- The Washington Times - Monday, August 29, 2005

Scores of volunteers, rescue workers and utility crews from the D.C. area are on their way or awaiting orders to deploy to the Gulf Coast to help in cleanup operations in the aftermath of Hurricane Katrina.

Federal officials, power companies and local charities are tapping resources from the District and its suburbs to help in relief efforts in Mississippi, Alabama and Louisiana, where Katrina made landfall as a Category 4 hurricane yesterday.

Officials said they are allowing their forces to travel to the hard-hit areas in the South because the National Weather Service has said that the remnants of Katrina are likely only to generate thunderstorms in the Washington area region.

Yesterday, the Federal Emergency Management Agency asked Montgomery County’s Urban Search and Rescue team to deploy at 7 a.m. today. The highly specialized division of the Montgomery County fire department performs technical rescues of people trapped in wreckage.

Pete Piringer, a department spokesman, said the team usually consists of about 60 to 70 members. Federal officials asked for a Type 3 deployment, which means that between 30 and 40 team members will head south.

Mr. Piringer said members of the team will travel in vans, and a tractor-trailer will carry their food, tents, sophisticated audio and camera equipment and other supplies used to locate and extract survivors.

Several of Montgomery County’s team members have been predeployed to Shreveport, La. and to Meridian, Miss.

Meanwhile, the American Red Cross has kicked off what it calls the largest mobilization of resources in its history for a single natural disaster. The organization is asking for hundreds of volunteers who can be ready within 24 hours and spend three weeks taking part in relief efforts.

“Once everything blows through, then there will be a movement to do mass care,” said Katie Murrin-Finch, a spokeswoman for the American Red Cross’ Alexandria chapter.

Cameron Ballantyne, a spokesman for the American Red Cross of the National Capital Area, said the region’s five emergency-response vehicles are making their way to a staging area in Little Rock, Ark.

The vehicles, which are ambulance-sized mobile canteens, are used as distribution sites and respond to large-scale emergencies. They are owned by the national Red Cross, but are deployed locally.

“These units could feed up to 1,000 people per day,” Mr. Ballantyne said.

Two such vehicles, along with their two-person crews of local volunteers, left from Annapolis and another from Alexandria Sunday. Volunteers will drive two more vehicles from Fairfax this morning.

Potomac Electric Power Co. officials have sent 70 line personnel, their trucks and equipment in convoys to the Gulf area to help local utility crews there restore power.

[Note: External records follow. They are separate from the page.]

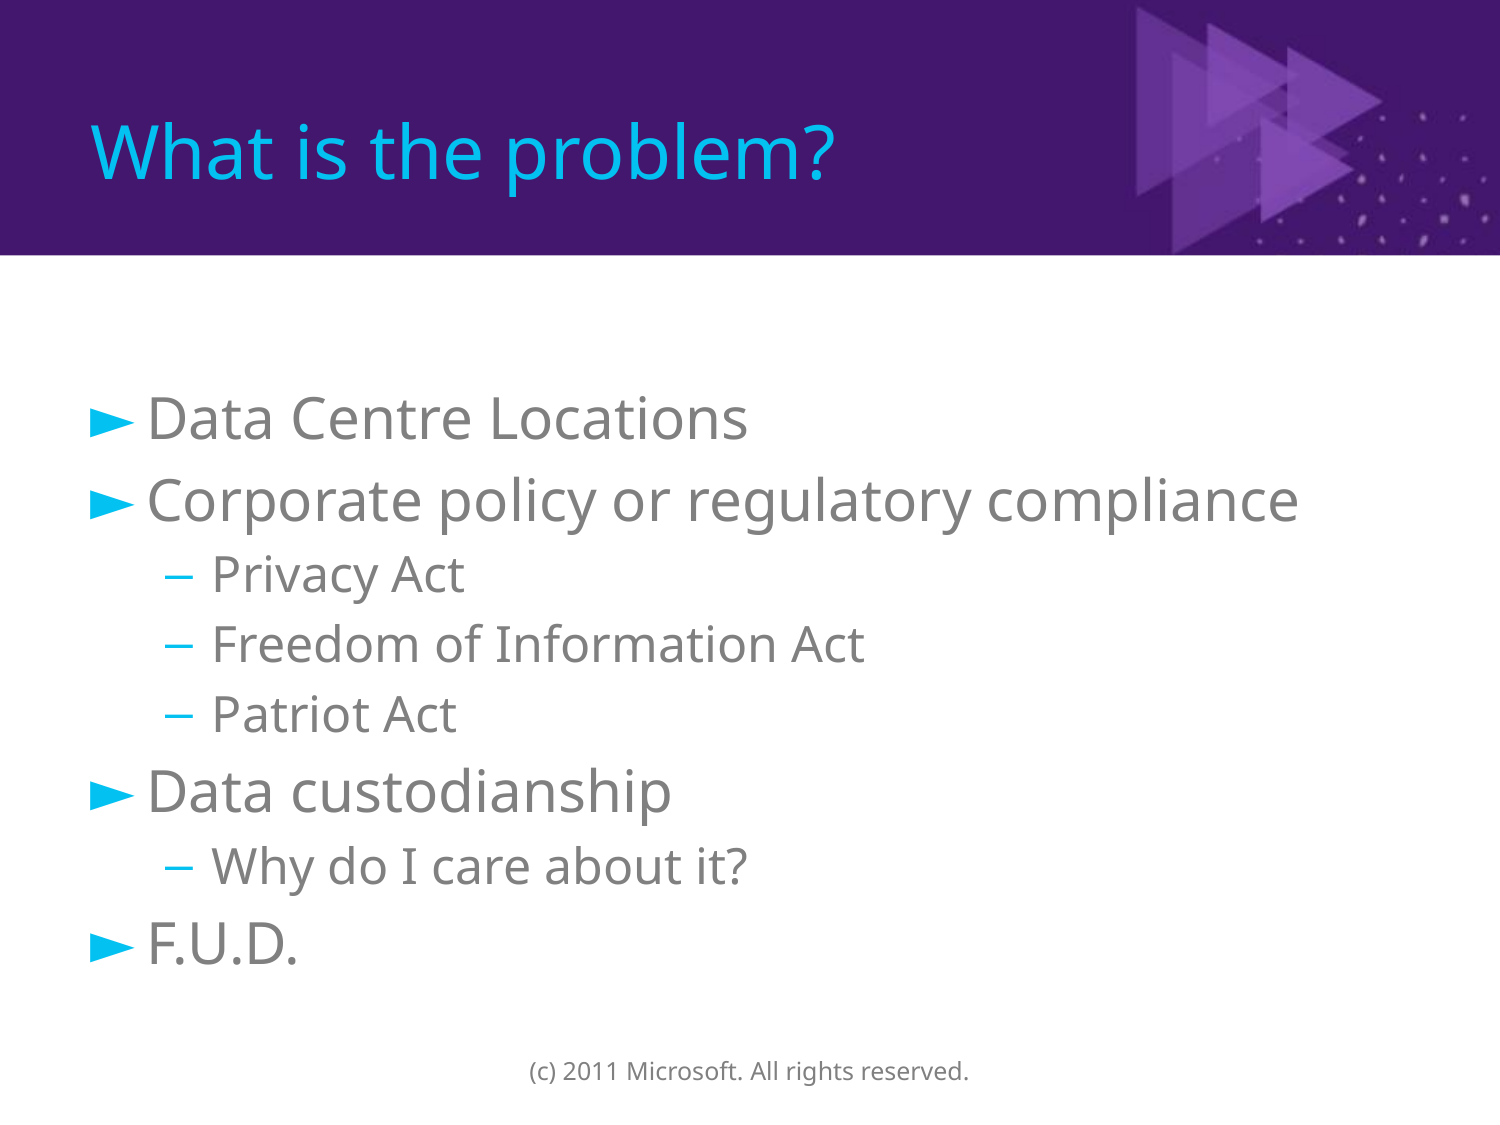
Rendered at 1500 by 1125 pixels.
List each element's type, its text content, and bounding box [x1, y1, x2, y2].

title What is the problem? [75, 56, 1425, 244]
footer (c) 2011 Microsoft. All rights reserved. [512, 1042, 988, 1103]
picture [0, 0, 1500, 255]
list Data Centre Locations Corporate policy or regulatory compliance Privacy Act Freedom of Information Act Patriot Act Data custodianship Why do I care about it? F.U.D. [75, 373, 1425, 1005]
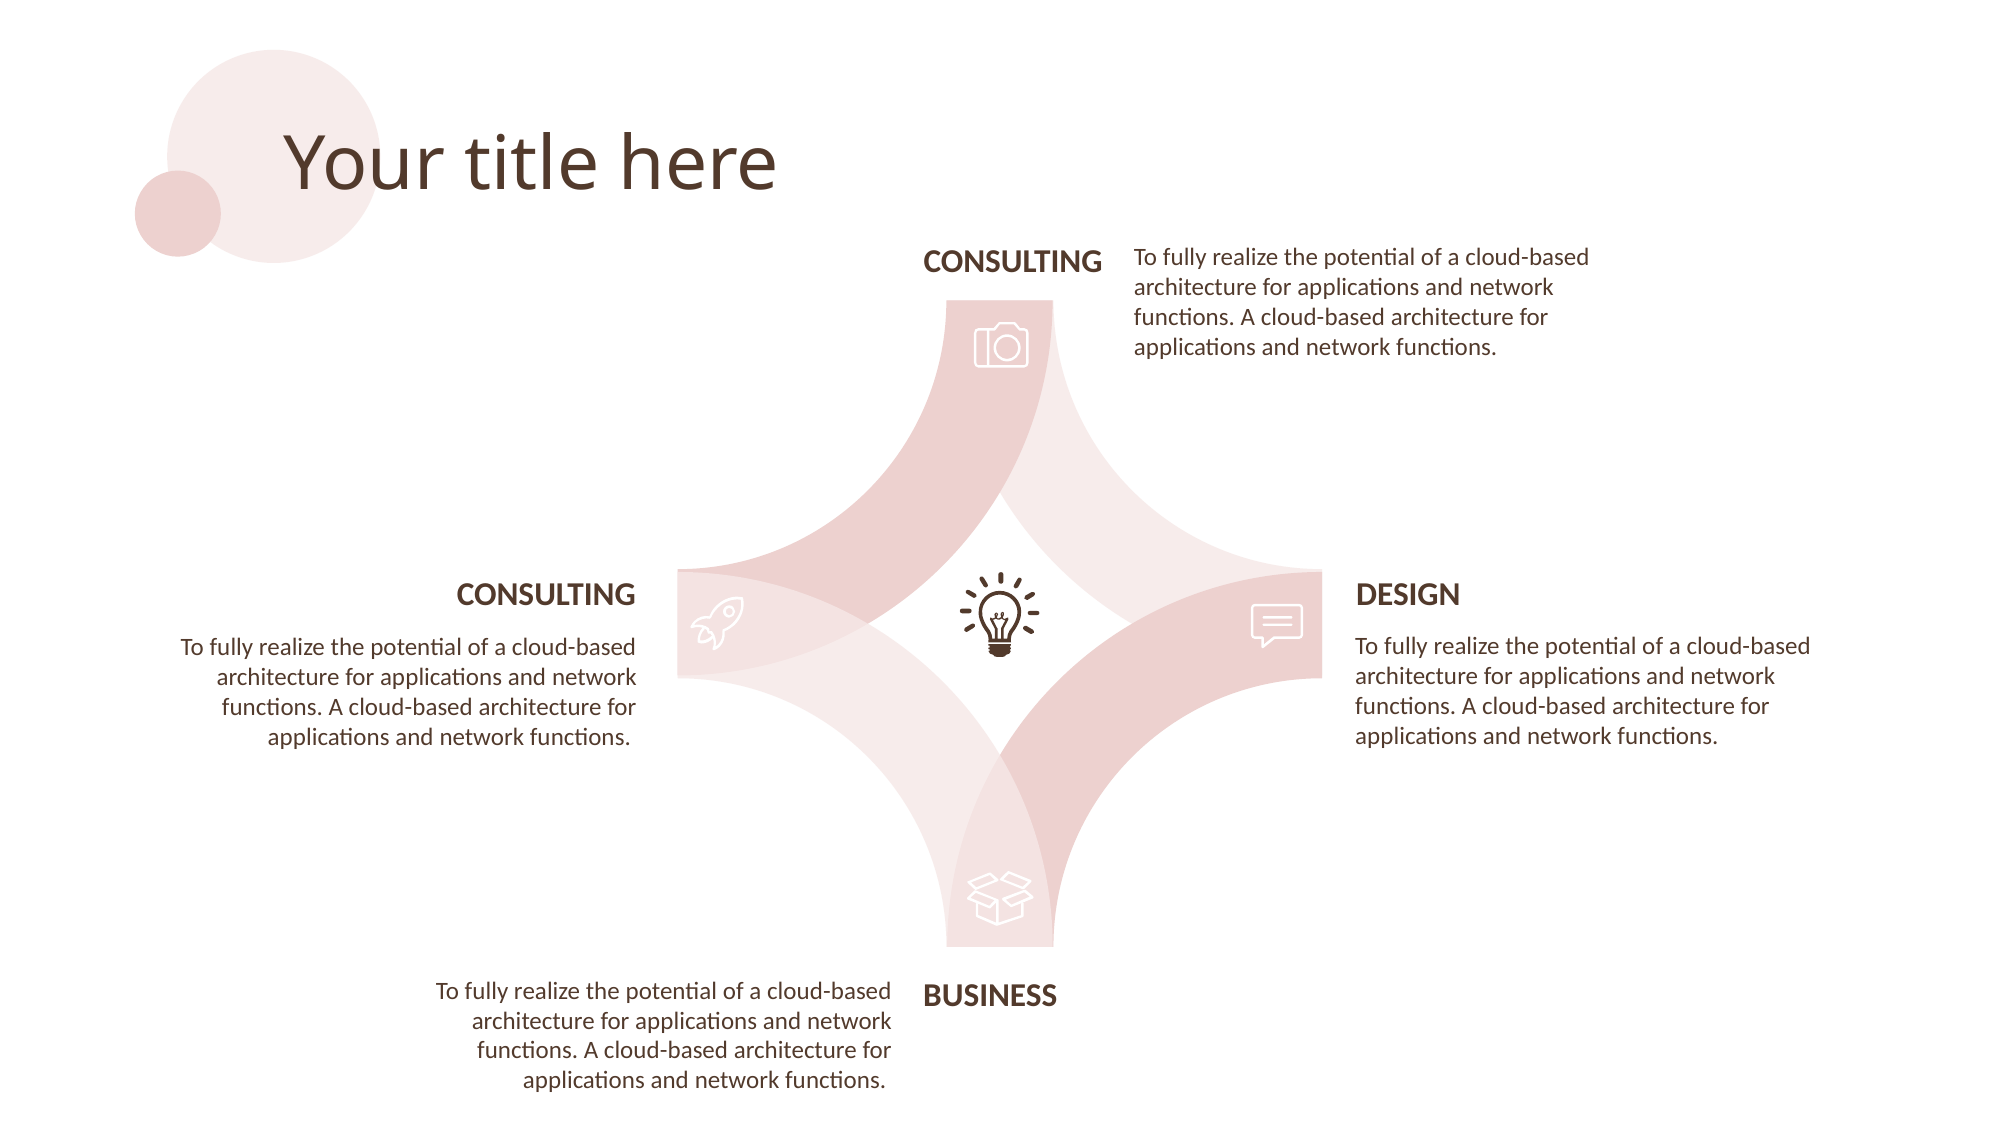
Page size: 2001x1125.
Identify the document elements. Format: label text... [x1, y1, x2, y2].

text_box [1340, 564, 1887, 760]
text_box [690, 596, 746, 651]
text_box [1000, 570, 1324, 948]
text_box [676, 570, 1054, 948]
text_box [907, 232, 1666, 370]
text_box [959, 572, 1040, 657]
text_box [676, 370, 1048, 624]
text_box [967, 871, 1034, 926]
text_box [166, 48, 370, 265]
text_box Your title here [269, 107, 795, 213]
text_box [1250, 603, 1304, 649]
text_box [360, 965, 1074, 1104]
text_box [1000, 370, 1324, 624]
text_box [105, 565, 653, 760]
text_box [133, 169, 222, 258]
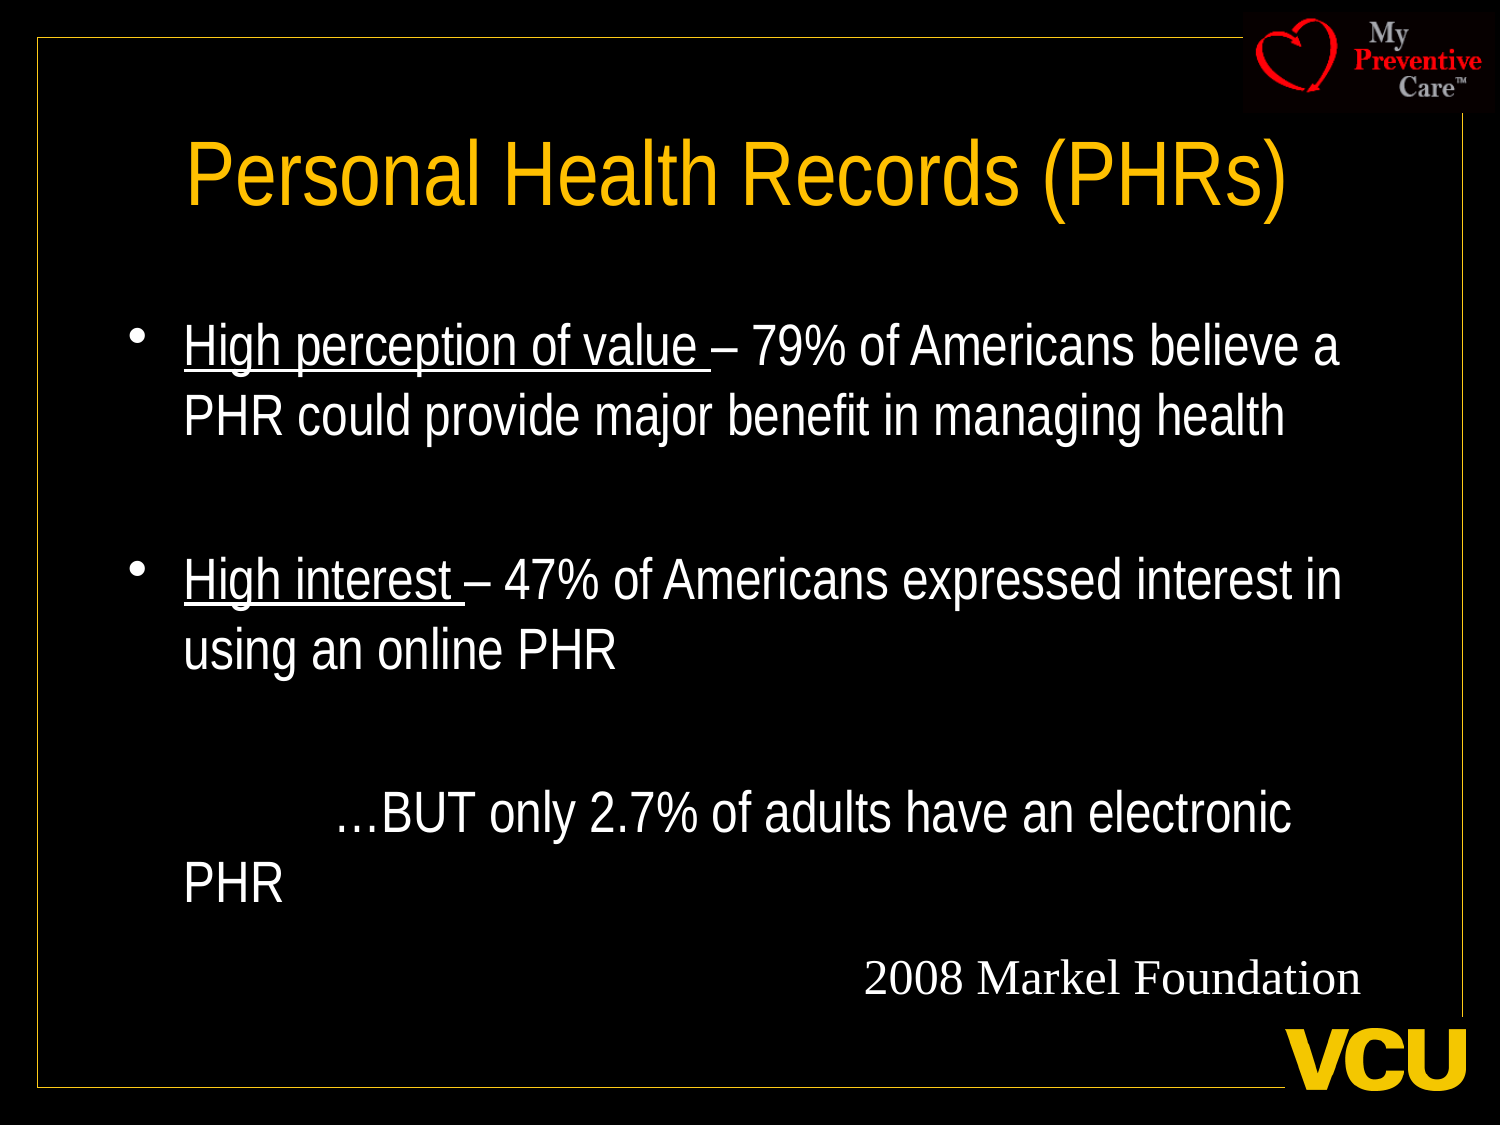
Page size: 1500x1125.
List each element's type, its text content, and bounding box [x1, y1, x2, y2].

title Personal Health Records (PHRs) [99, 74, 1376, 263]
list High perception of value – 79% of Americans believe a PHR could provide major benefit in managing health High interest – 47% of Americans expressed interest in using an online PHR …BUT only 2.7% of adults have an electronic PHR [112, 299, 1388, 976]
picture [1243, 12, 1495, 113]
picture [1285, 1017, 1474, 1091]
text_box 2008 Markel Foundation [848, 937, 1377, 1013]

Mary-Beth Hutchinson, a Pepco spokeswoman, said the utility company is part of a mutual-aid network among power companies. She said one difficulty of sending assistance is that in some cases, a destructive storm in another part of the country is days away from striking home.

“The prediction was such that we felt comfortable sending those personnel, but we need to maintain a reaction force here,” she said.

David Botkins, a spokesman for Dominion Virginia Power, said that company sent 300 workers to Florida Thursday after Katrina swept through the southern part of the state.

An additional 200 Dominion Virginia workers are expected to leave this morning for Mississippi and Louisiana.

“Obviously, the damage is so bad, so extensive, so wide-ranging, that we won’t know until tomorrow where they will be deployed,” Mr. Botkins said.